## Activity
Write the next part of the Maelstrom V1.1 changes document, starting right after its last sentence.

Start of Document passage

Maelstrom for Gameboy Advance - New Features
Contents
Introduction
New Features
General Speedups
Functions
#defines
Credits
This document covers the changes made between
Maelstrom V1 and V1.1. You should also refer to the main documentation
for information on how Maelstrom as a whole was implemenented.
- Scoring and collision detection with our
ship; we can now be destroyed!
- Simple line draw speedup (removing
multiplications, adding double pixel draw where appropriate)
- Text system. Storage of symbols and drawing
mechanism
- Collision detection of enemies with us using
size of each model involved
- Backface culling. Finding visibility with
dot product.
- Combining some transformation functions to
remove unnecessary loops and function calls. For example, combining
Translatetunnel() with Rotatetunnel() and Translateenemies() with
Transformenemies().
- Placing some time-critical functions into
IWRAM (Internal Work RAM) for increased speed (due to zero wait states).
Many small changes have been
made to the code in general to improve efficiency without too much
impact on readability. Firstly, some some very small functions, such as
translating, have now been incorporated into other functions. Also,
many variables that are accessed frequently have been changed to Int
even if they fit into smaller types (u8 or u16, for example) as the
hardware can access these more quickly.

End of Document passage
Start of Excerpted records

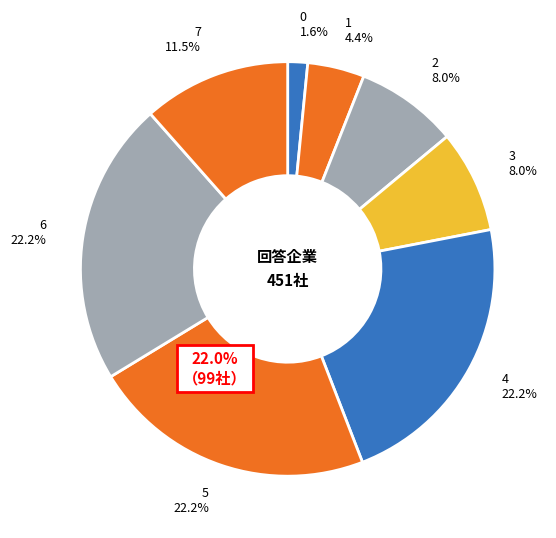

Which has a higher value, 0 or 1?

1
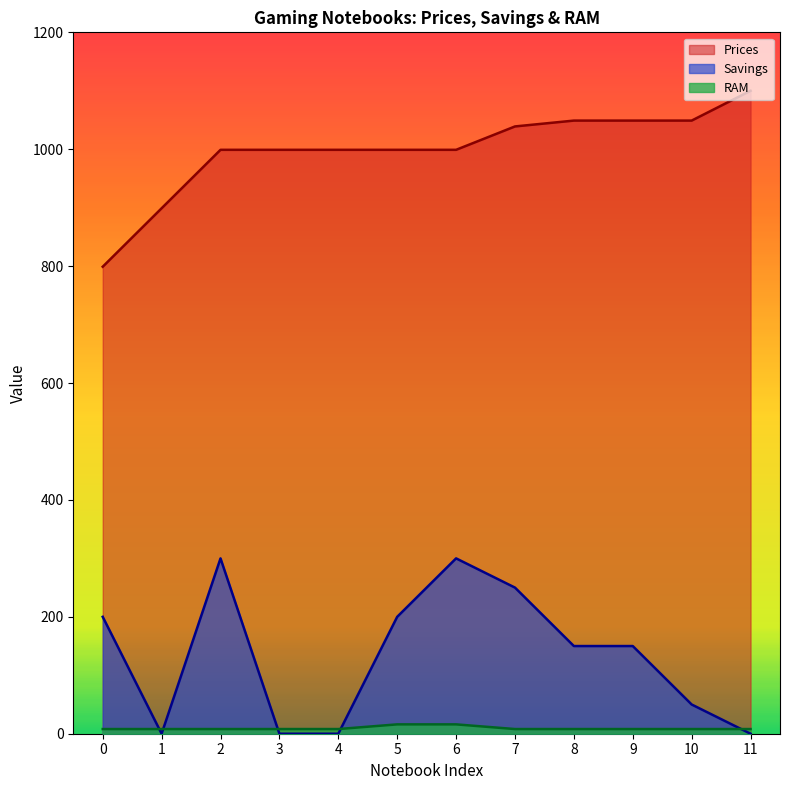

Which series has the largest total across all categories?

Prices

End of Excerpted records
Start of Excerpted records

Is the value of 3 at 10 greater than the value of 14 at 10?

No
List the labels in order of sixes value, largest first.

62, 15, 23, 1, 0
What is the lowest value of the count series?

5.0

End of Excerpted records

## Answer
Repetition of code has been
used to avoid repeated comparisons, particularly in the line drawing
code, as this executes faster. Some experimentation was also done to
determine whether pre-calculating some values and storing them in
variables was faster than re-calculating each time (for example,
calculating and storing a bit-shifted value for color in the drawing
function). It turned out that performing simple calculations repeatedly
was much faster than performing additional memory accesses. The
compiler may also run out of hardware registers when there are more
variables.
The final step was to place
time critical functions into IWRAM to improve performance. The most
obvious candidate was the BLine line drawing function, but other
functions which we spend a lot of time in (rotatetunnel() and
transformenemies()) were also placed here. This has no effect when
running on an emulator, but on real hardware reduces each memory access
from three to one cycles (The figure of three applies to running in
multiboot mode, in which case program code would be located in EWRAM
(External Work RAM) by default. If running from cartridge, the figure
varies, and we also incur time penalties for jumping, such as in For
loops. (See "Programming
the Nintendo Gameboy Advance: The Unofficial Guide", chapter 2,
page 10 for more information.) Placing code in IWRAM eliminates these
concerns.)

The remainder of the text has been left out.